Saved data entries:

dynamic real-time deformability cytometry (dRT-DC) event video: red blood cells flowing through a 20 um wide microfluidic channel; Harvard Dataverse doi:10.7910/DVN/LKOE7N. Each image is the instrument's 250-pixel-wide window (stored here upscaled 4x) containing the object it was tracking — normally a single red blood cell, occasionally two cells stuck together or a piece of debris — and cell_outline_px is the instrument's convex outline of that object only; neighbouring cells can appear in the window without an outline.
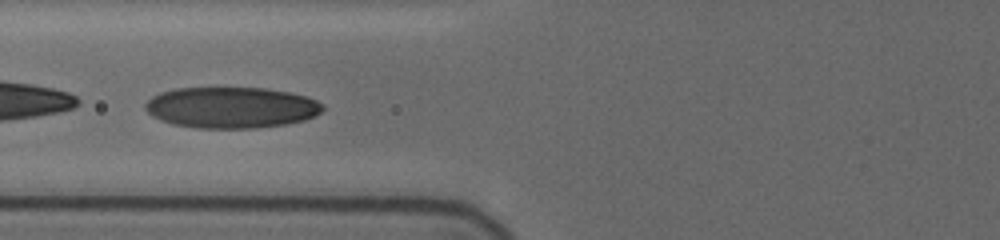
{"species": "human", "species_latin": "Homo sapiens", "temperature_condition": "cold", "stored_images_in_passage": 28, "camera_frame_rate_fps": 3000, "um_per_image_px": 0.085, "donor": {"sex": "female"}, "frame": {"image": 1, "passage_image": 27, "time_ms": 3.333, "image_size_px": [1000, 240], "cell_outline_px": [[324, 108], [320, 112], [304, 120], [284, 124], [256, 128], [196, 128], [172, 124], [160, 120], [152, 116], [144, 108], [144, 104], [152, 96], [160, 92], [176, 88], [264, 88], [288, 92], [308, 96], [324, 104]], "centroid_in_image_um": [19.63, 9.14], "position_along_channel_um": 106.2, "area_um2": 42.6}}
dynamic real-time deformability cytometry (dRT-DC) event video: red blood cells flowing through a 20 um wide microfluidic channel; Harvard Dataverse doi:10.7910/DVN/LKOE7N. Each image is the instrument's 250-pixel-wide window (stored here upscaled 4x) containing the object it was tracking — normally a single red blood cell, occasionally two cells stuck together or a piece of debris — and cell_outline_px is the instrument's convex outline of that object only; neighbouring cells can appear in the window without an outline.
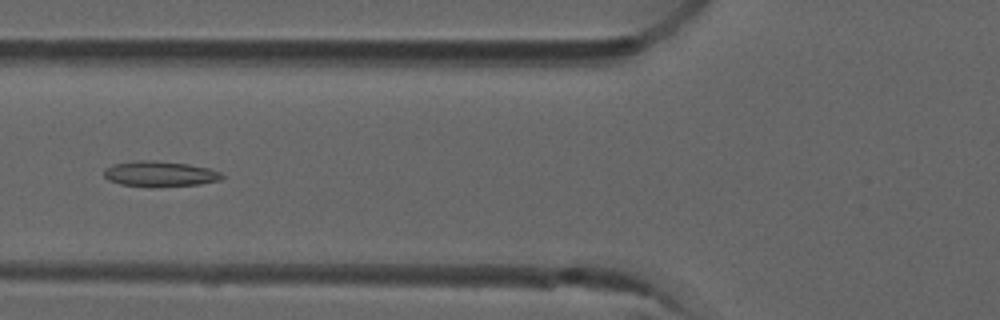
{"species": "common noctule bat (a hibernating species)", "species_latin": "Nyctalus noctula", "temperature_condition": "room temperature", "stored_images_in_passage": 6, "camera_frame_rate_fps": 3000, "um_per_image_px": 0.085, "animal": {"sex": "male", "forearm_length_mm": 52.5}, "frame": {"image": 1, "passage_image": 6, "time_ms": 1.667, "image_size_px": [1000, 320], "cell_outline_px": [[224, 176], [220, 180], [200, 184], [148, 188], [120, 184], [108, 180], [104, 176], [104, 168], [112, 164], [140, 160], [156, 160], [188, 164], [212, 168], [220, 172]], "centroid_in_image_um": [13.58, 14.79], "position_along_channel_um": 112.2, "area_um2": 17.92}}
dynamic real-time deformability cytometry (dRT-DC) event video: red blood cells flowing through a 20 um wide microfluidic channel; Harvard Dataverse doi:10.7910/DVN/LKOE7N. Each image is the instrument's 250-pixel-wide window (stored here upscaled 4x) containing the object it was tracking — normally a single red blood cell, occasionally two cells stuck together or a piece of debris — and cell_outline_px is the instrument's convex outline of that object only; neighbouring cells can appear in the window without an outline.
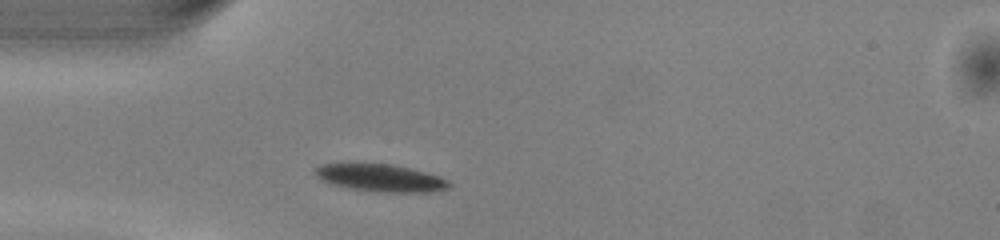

* _GIVEN EXERCISE_
Your copy should match the entries exactly, minus the pictures.

* _WRITTEN SOLUTION_
dynamic real-time deformability cytometry (dRT-DC) event video: red blood cells flowing through a 20 um wide microfluidic channel; Harvard Dataverse doi:10.7910/DVN/LKOE7N. Each image is the instrument's 250-pixel-wide window (stored here upscaled 4x) containing the object it was tracking — normally a single red blood cell, occasionally two cells stuck together or a piece of debris — and cell_outline_px is the instrument's convex outline of that object only; neighbouring cells can appear in the window without an outline.
{"species": "human", "species_latin": "Homo sapiens", "temperature_condition": "cold", "stored_images_in_passage": 28, "camera_frame_rate_fps": 3000, "um_per_image_px": 0.085, "donor": {"sex": "female"}, "frame": {"image": 1, "passage_image": 27, "time_ms": 3.333, "image_size_px": [1000, 240], "cell_outline_px": [[324, 108], [320, 112], [304, 120], [284, 124], [256, 128], [196, 128], [172, 124], [160, 120], [152, 116], [144, 108], [144, 104], [152, 96], [160, 92], [176, 88], [264, 88], [288, 92], [308, 96], [324, 104]], "centroid_in_image_um": [19.63, 9.14], "position_along_channel_um": 106.2, "area_um2": 42.6}}
dynamic real-time deformability cytometry (dRT-DC) event video: red blood cells flowing through a 20 um wide microfluidic channel; Harvard Dataverse doi:10.7910/DVN/LKOE7N. Each image is the instrument's 250-pixel-wide window (stored here upscaled 4x) containing the object it was tracking — normally a single red blood cell, occasionally two cells stuck together or a piece of debris — and cell_outline_px is the instrument's convex outline of that object only; neighbouring cells can appear in the window without an outline.
{"species": "common noctule bat (a hibernating species)", "species_latin": "Nyctalus noctula", "temperature_condition": "room temperature", "stored_images_in_passage": 6, "camera_frame_rate_fps": 3000, "um_per_image_px": 0.085, "animal": {"sex": "male", "forearm_length_mm": 52.5}, "frame": {"image": 1, "passage_image": 6, "time_ms": 1.667, "image_size_px": [1000, 320], "cell_outline_px": [[224, 176], [220, 180], [200, 184], [148, 188], [120, 184], [108, 180], [104, 176], [104, 168], [112, 164], [140, 160], [156, 160], [188, 164], [212, 168], [220, 172]], "centroid_in_image_um": [13.58, 14.79], "position_along_channel_um": 112.2, "area_um2": 17.92}}
dynamic real-time deformability cytometry (dRT-DC) event video: red blood cells flowing through a 20 um wide microfluidic channel; Harvard Dataverse doi:10.7910/DVN/LKOE7N. Each image is the instrument's 250-pixel-wide window (stored here upscaled 4x) containing the object it was tracking — normally a single red blood cell, occasionally two cells stuck together or a piece of debris — and cell_outline_px is the instrument's convex outline of that object only; neighbouring cells can appear in the window without an outline.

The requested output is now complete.